Say, for example, a company has a number of employees with a disease like Type 2 diabetes. Mining claims data, the software can predict if employees may need frequent hospital visits for care, will require expensive medications, or may even be at risk for vision loss or other physical problems associated with diabetes.

Using that information, when annual enrollment time rolls around, the software automatically designs a plan for employers that could, for instance, increase coverage of diabetes treatments (such as dialysis) or even add wellness programs — such as gym memberships or weight-loss and lifestyle coaching — to boost overall health and curb future diabetes cases.

Such preventative measures can also cost companies less in the future, Bertsimas says: “In addition to being the thing to do … it’s a long-term investment.”

But the software also recognizes and predicts declining risks. Employees with forms of cancer, for example, may at one point require surgeries, or employees with diseases like Hepatitis C may require expensive drugs for a set period of time. Employers may want to ensure broader coverage and lower deductibles to address those conditions, which may raise premiums.
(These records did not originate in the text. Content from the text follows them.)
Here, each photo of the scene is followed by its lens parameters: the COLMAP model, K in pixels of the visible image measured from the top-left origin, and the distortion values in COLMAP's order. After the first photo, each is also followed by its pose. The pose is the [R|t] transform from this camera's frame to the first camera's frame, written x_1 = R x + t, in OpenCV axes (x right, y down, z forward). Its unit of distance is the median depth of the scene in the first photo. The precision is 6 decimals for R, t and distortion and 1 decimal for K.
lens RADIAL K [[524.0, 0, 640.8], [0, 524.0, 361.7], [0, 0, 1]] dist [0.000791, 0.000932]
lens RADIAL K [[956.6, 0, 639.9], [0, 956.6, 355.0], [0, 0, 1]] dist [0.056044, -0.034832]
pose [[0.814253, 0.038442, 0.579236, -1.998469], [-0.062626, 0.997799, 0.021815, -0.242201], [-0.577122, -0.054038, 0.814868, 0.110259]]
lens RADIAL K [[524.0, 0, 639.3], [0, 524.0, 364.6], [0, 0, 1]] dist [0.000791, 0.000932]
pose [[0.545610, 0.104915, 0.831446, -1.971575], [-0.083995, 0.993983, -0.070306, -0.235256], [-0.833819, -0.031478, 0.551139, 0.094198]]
However, the software can predict if those cancer patients won’t need surgery the following year, or if the Hepatitis C patients are nearing the end of their medications.
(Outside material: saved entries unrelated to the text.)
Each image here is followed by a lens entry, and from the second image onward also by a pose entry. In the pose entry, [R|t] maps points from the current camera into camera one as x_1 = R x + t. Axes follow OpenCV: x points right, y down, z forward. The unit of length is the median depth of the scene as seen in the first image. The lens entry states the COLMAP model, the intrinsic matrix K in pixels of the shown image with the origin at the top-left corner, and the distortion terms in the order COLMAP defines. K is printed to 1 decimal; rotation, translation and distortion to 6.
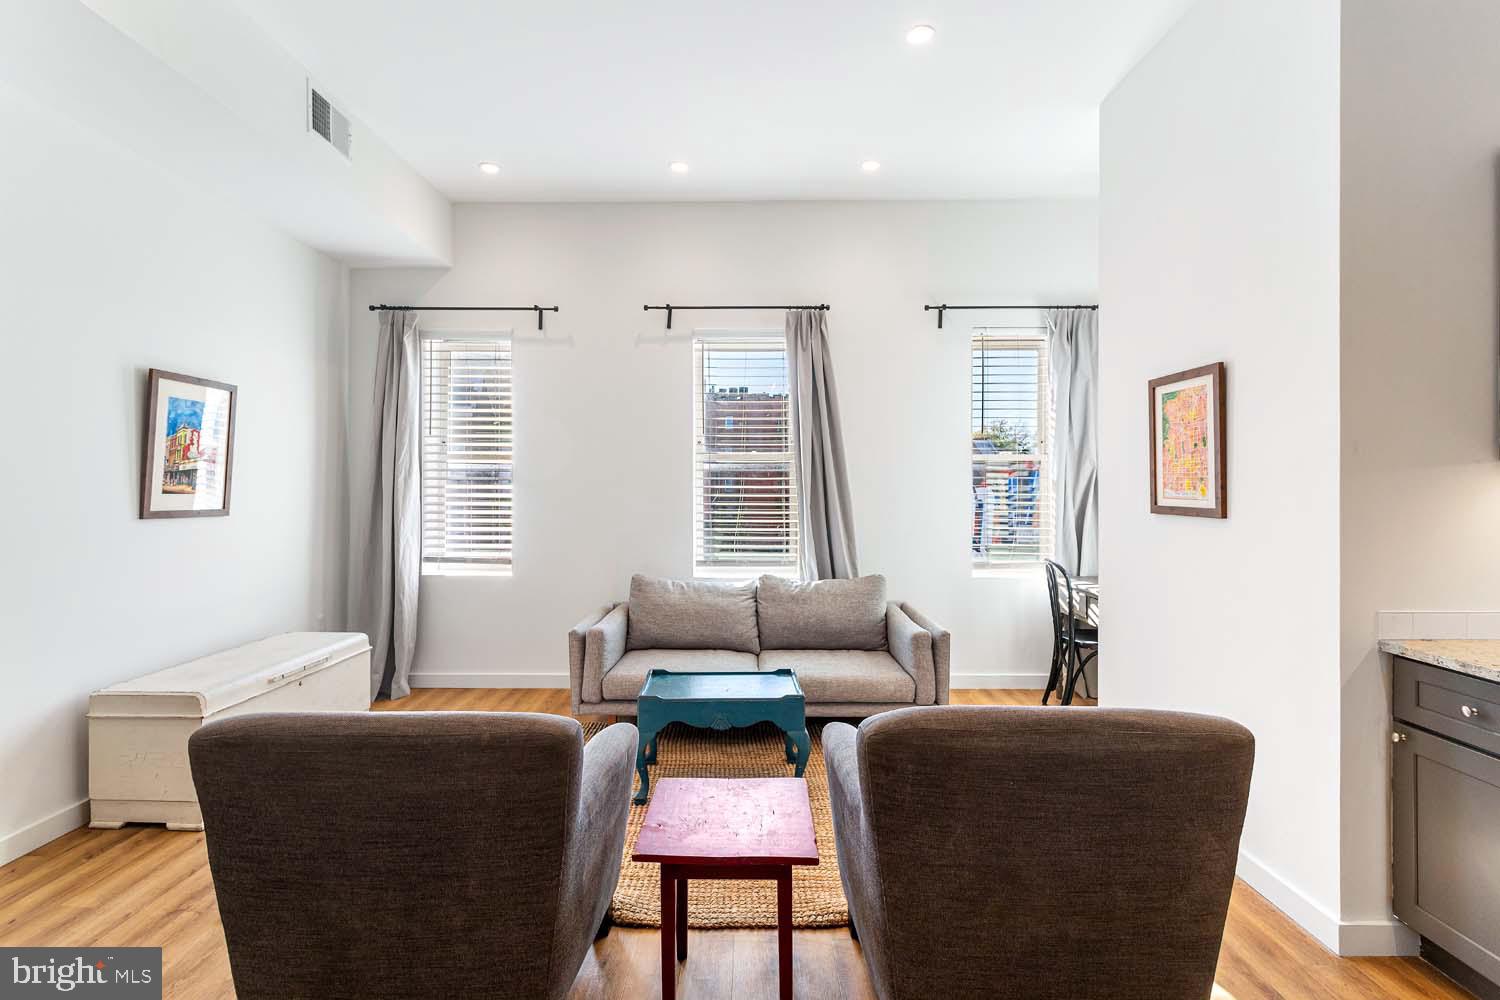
lens RADIAL K [[712.1, 0, 733.3], [0, 712.1, 487.6], [0, 0, 1]] dist [-0.001796, 0.000224]
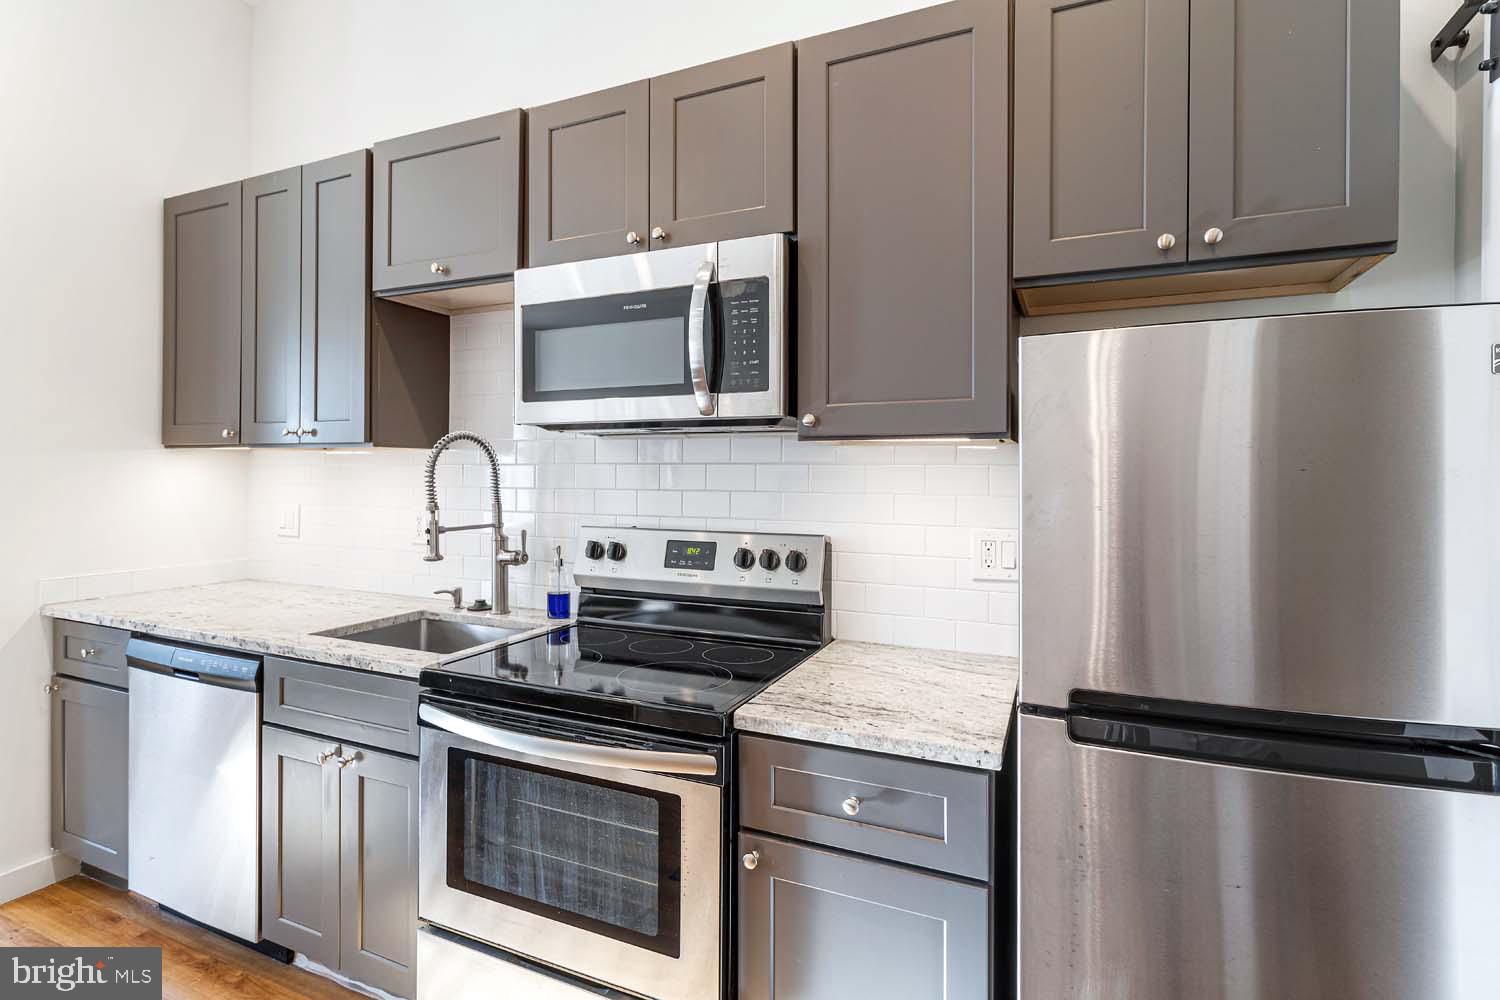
lens RADIAL K [[736.2, 0, 751.5], [0, 736.2, 473.8], [0, 0, 1]] dist [-0.000406, 0.000534]
pose [[0.393491, 0.004528, 0.919317, 0.140136], [-0.006357, 0.999977, -0.002204, 0.002046], [-0.919306, -0.004977, 0.393511, -0.229653]]
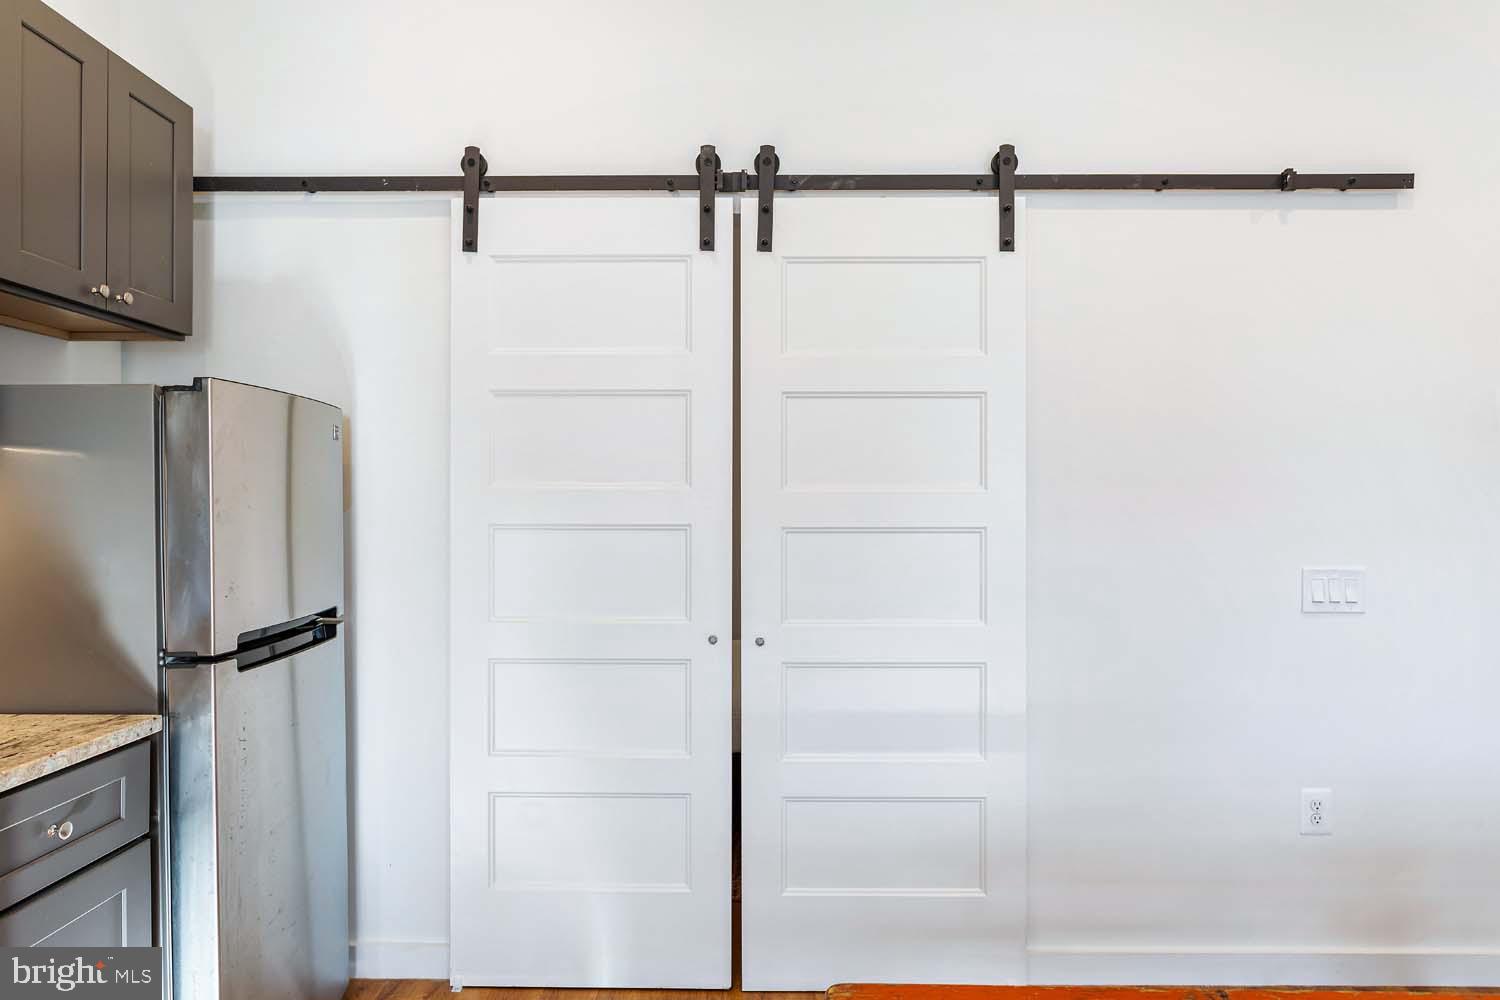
lens RADIAL K [[895.8, 0, 772.7], [0, 895.8, 501.9], [0, 0, 1]] dist [-0.000989, -0.000903]
pose [[-0.999253, 0.002087, -0.038601, 0.173023], [0.002265, 0.999987, -0.004555, 0.012330], [0.038591, -0.004639, -0.999244, 0.207874]]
“By having these accurate predictions you can reallocate dollars in more appropriate ways to benefit the population,” Bertsimas says, adding, “The key here is that data is power.”

Human resource officers also have access to the BST software to adjust plans anytime by, say, seeing how increasing the budget will affect employee benefits or how increasing premiums will affect policies.

The prescriptive component

BST was founded to fill a gap in predictive-analytics software for health care — technology Bertsimas helped pioneer with his former startup, D2Hawkeye.

Founded in 2001, D2Hawkeye analyzed health-insurance claims to give employers detailed reports on health care plans. “But there was no prescriptive component,” Bertsimas says, meaning the software didn’t tell employers what to do with the data.

A couple years after D2Hawkeye sold to Verisk Health in 2009, Bertsimas met current BST President Stephen Sofoul MBA ’12 while teaching an executive MBA class at the MIT Sloan School of Management.

Bertsimas is an expert in computational optimization, and Sofoul had previously founded a health care plan consulting firm. Combining their expertise, the two launched BST in 2011 “to do descriptive, predictive, and, most importantly, prescriptive analytics on health care costs,” Bertsimas says.

Today, Bertsimas says, “prescriptive analytics” — designing health care plans — makes BST unique in the industry. “Major companies have health care consultants … that do this analysis, not algorithms,” Bertsimas says. “But humans are not capable of processing hundreds of millions of data points [to optimize plans]. In that, we are unique.”

Predicting health problems

BST is now developing an online service for employees that aims to help them choose health care plans and alert them to emerging risks of diseases, heart attack, and strokes. The online tool will also alert a doctor who may not catch — or even have access to — details of a patient’s medical history.

For example, the algorithms that power BST software can tell that someone is at risk for a heart attack if they’ve been diagnosed with diabetes, hypertension, and hyperlipidemia — high levels of lipids in the blood — or have had increased visits to the doctors for pulmonary problems over the past few months. When a patient visits a doctor, the BST system can crunch all the data and say if the patient is at risk for a heart attack.

“If you have a system that knows the totality of your claims, you have a total view of the patient,” Bertsimas says.

This type of system puts the focus on preventative health, which ultimately cuts health care costs, Bertsimas adds. “It’s much cheaper to prevent than act after the fact,” he says. “If somebody has heart attack or stroke that’s a major operation, but if you prevent it, you save significant amounts of money.”